Frisky Blue vs Key West Zenith
Frisky Blue (Behr) and Key West Zenith (Cloverdale Paint) come from different manufacturers. These are both blues, so the question isn't which hue to choose — it's where within blue to land. The 3-point LRV gap — 37 for Frisky Blue vs 34 for Key West Zenith — means Frisky Blue will open up a space more effectively. ΔE 5.9 means they're clearly different, but not dramatically so — they'd pair well in the same room. Below you'll find 1 real-room photo comparison where both colors appear side by side, plus 5 simulated room previews.

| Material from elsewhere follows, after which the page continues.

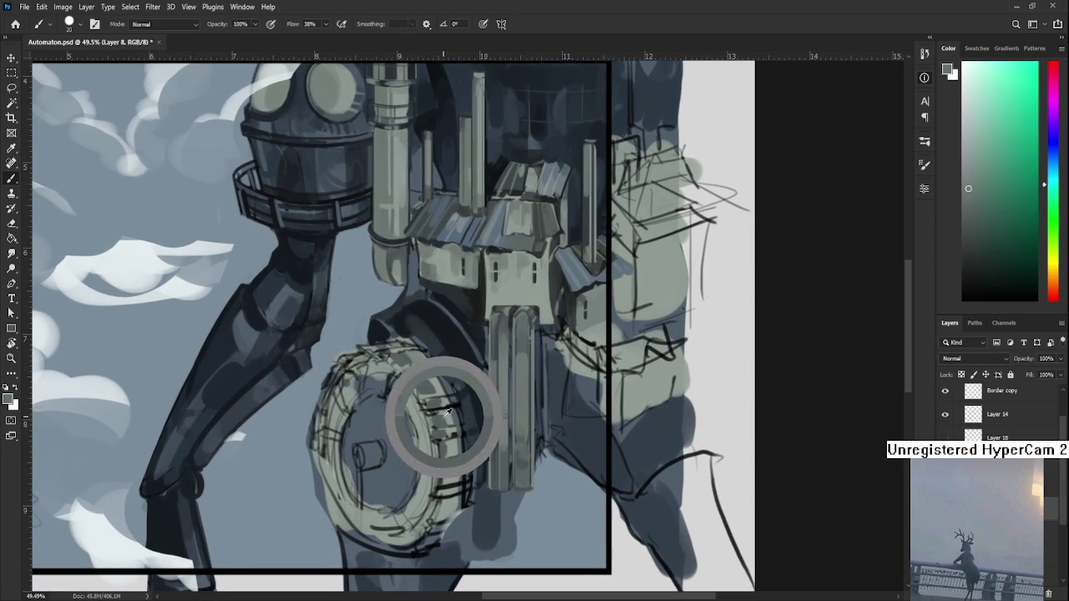
{"action": "left_click", "coordinate": [446, 410], "text": "alt"}
{"action": "left_click", "coordinate": [445, 415], "text": "alt"}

Frisky Blue vs Key West Zenith in Real Spaces
1 real room side by side. Frisky Blue and Key West Zenith are close enough that the difference can be hard to judge from a chip alone — these photos show how each reads at scale, across different spaces and lighting conditions.
Kitchen
Kitchens often have the harshest, most revealing light in the house — under-cabinet LEDs and overhead fixtures that strip away subtlety. Frisky Blue has the edge in reflectance, which shows as a quiet sense of added space rather than an obvious contrast.
Color Details
Frisky Blue vs Key West Zenith Simulated Comparison
5 simulated room previews — drag the slider on each to see Frisky Blue on one side and Key West Zenith on the other.
Digital color is approximate. These simulations are generated from the manufacturer's hex values and overlaid on grayscale room photos — your screen's calibration, brightness, and viewing angle all affect how they render. Before committing to either color, test physical samples in your own space under the light you actually live with.
More Frisky Blue comparisons
See how Frisky Blue stacks up against other well-photographed colors across different brands and tones.